Passage:
-------------------------
This week in Melbourne, Australia, the international Freestyle Football World Championship Tour closes its 3-city event with a week-long extravaganza of shows, clinics, and a high-intensity battle for the title of male and female world champion.
The final championships will be held at the grandiose Etihad Stadium, preceded by several days of street shows, freestyle clinics, panna competitions, autograph sessions, and special guests like Séan Garnier. For the first time in the tour’s history, there will also be a female championship, where the top-8 ranked female freestylers will compete on Dec. 2. Female contestants include Red Bull Street Style champion Melody Donchet (France), Kalina Matysiak (Poland), Aguska Mnich (Poland), Lucia Kevicka (Slovakia), Liv Cooke (UK), Urban Pitch Resident Pro Caitlyn Schrepfer (USA), and Catalina Vega (Chile), with Kitti Szasz of Hungary also qualifying but out due to injury.
The female championships will be free to the public.
Melbourne in particular has seen a tremendous growth in interest in the sport, which will no doubt be bolstered by the presence of the world’s top freestylers. Visit the Melbourne Freestyle Week web site here for a full list of this week’s events.
The world tour is organized by the Freestyle Football Federation, which creates and maintains a ranking system for freestylers worldwide. With 93 member countries, the organization began its tour in Calgary, where the top 24-ranked male freestylers competed for 16 spots, including two “wild card” entrants who were voted in by the federation’s sub-committee. The second leg of the tour continued in Shanghai this past October, before finishing in Melbourne.
Unlike other freestyle competitions, the tour includes two stages for each leg, designed to test contestants’ performance and battling skills. Athletes must prepare new choreography for their routines, which are 2 minutes in length and can include the use of props, multiple balls, and even other people to create an entertaining routine; the second portion includes a more traditional 3-minute battle broken into 30-second intervals with a focus on technical difficulty.
For the finals, the three judges will be Mael Kevin Fortin (Poland); Jimmy Artebeta (Spain); and Martin Alvear, aka Fye (Equador). The event will be streamed globally online, with tickets to the final on Dec. 3 available starting from $15 to $250 at Ticketmaster.
-------------------------
Description of the task:
Please copy the freestyle football championship article word for word, from start to finish.
-------------------------
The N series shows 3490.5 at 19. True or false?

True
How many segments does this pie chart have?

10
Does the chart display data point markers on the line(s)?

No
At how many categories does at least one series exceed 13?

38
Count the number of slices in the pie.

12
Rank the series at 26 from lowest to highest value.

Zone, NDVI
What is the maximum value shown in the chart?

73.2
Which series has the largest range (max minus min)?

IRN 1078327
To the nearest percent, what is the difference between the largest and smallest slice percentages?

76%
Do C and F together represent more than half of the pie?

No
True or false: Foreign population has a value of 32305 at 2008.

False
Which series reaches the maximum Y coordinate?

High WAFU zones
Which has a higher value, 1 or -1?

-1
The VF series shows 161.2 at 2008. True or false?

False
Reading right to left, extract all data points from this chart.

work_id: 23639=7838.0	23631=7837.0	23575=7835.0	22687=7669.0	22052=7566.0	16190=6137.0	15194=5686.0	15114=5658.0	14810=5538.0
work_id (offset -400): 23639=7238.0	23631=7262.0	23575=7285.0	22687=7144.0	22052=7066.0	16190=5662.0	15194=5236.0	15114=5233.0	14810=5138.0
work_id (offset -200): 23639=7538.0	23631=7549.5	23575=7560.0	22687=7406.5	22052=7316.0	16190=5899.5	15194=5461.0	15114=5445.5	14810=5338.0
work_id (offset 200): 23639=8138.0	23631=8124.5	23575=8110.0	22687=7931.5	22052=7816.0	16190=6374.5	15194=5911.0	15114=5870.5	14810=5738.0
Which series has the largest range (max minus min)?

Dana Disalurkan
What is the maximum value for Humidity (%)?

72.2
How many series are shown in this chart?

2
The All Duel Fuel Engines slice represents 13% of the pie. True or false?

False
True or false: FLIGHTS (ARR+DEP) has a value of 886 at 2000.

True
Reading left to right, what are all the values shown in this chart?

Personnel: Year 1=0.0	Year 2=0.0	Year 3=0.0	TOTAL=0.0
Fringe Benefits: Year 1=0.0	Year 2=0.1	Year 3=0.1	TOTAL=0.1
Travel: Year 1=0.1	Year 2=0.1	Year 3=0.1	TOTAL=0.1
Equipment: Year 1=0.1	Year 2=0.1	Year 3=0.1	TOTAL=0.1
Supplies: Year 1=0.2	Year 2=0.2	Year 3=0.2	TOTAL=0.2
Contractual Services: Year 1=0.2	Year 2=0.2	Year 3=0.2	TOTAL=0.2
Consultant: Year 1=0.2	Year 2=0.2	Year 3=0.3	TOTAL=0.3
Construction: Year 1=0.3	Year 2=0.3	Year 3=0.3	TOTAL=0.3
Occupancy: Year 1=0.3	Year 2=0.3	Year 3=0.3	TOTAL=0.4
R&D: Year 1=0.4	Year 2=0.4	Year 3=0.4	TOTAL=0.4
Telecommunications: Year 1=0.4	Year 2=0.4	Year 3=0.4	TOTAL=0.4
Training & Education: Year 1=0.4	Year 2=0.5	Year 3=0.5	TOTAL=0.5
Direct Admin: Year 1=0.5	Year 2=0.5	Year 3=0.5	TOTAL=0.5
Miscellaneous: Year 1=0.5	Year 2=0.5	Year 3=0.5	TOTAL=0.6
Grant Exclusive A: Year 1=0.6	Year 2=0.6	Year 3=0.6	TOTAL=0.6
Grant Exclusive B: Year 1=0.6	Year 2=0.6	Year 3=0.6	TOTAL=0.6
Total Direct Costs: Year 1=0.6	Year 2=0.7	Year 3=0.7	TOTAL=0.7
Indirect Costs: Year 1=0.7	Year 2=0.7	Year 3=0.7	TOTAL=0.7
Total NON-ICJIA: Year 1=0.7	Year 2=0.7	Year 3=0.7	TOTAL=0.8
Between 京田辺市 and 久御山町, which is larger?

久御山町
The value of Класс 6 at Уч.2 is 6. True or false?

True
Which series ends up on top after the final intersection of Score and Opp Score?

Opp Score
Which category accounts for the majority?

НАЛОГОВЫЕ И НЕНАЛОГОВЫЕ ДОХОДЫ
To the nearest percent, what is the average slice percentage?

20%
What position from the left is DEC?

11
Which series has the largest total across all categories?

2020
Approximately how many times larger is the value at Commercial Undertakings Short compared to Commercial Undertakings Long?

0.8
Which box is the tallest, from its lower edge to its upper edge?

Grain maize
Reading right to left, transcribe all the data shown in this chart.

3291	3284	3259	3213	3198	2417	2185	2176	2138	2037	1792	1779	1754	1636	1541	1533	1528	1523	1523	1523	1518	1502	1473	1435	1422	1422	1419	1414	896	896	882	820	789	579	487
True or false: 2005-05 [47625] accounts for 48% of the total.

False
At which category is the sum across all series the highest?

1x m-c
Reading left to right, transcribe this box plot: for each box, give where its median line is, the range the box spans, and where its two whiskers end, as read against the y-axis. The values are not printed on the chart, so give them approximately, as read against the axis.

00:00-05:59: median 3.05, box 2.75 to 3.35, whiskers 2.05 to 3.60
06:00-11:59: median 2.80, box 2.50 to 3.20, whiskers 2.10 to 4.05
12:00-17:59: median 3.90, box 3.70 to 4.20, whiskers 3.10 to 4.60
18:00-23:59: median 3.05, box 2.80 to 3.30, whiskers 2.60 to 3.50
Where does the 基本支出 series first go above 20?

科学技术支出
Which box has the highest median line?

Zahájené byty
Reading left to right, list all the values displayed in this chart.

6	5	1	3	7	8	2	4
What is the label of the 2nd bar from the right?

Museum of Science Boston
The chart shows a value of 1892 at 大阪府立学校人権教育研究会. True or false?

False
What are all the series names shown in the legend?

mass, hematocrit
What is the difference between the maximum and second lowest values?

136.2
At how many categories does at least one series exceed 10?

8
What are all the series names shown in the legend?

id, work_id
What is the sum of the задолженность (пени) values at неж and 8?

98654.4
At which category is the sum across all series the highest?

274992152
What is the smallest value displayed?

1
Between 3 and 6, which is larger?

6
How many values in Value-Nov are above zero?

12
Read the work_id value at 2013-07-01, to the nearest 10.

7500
-------------------------
Solution:
This week in Melbourne, Australia, the international Freestyle Football World Championship Tour closes its 3-city event with a week-long extravaganza of shows, clinics, and a high-intensity battle for the title of male and female world champion.
The final championships will be held at the grandiose Etihad Stadium, preceded by several days of street shows, freestyle clinics, panna competitions, autograph sessions, and special guests like Séan Garnier. For the first time in the tour’s history, there will also be a female championship, where the top-8 ranked female freestylers will compete on Dec. 2. Female contestants include Red Bull Street Style champion Melody Donchet (France), Kalina Matysiak (Poland), Aguska Mnich (Poland), Lucia Kevicka (Slovakia), Liv Cooke (UK), Urban Pitch Resident Pro Caitlyn Schrepfer (USA), and Catalina Vega (Chile), with Kitti Szasz of Hungary also qualifying but out due to injury.
The female championships will be free to the public.
Melbourne in particular has seen a tremendous growth in interest in the sport, which will no doubt be bolstered by the presence of the world’s top freestylers. Visit the Melbourne Freestyle Week web site here for a full list of this week’s events.
The world tour is organized by the Freestyle Football Federation, which creates and maintains a ranking system for freestylers worldwide. With 93 member countries, the organization began its tour in Calgary, where the top 24-ranked male freestylers competed for 16 spots, including two “wild card” entrants who were voted in by the federation’s sub-committee. The second leg of the tour continued in Shanghai this past October, before finishing in Melbourne.
Unlike other freestyle competitions, the tour includes two stages for each leg, designed to test contestants’ performance and battling skills. Athletes must prepare new choreography for their routines, which are 2 minutes in length and can include the use of props, multiple balls, and even other people to create an entertaining routine; the second portion includes a more traditional 3-minute battle broken into 30-second intervals with a focus on technical difficulty.
For the finals, the three judges will be Mael Kevin Fortin (Poland); Jimmy Artebeta (Spain); and Martin Alvear, aka Fye (Equador). The event will be streamed globally online, with tickets to the final on Dec. 3 available starting from $15 to $250 at Ticketmaster.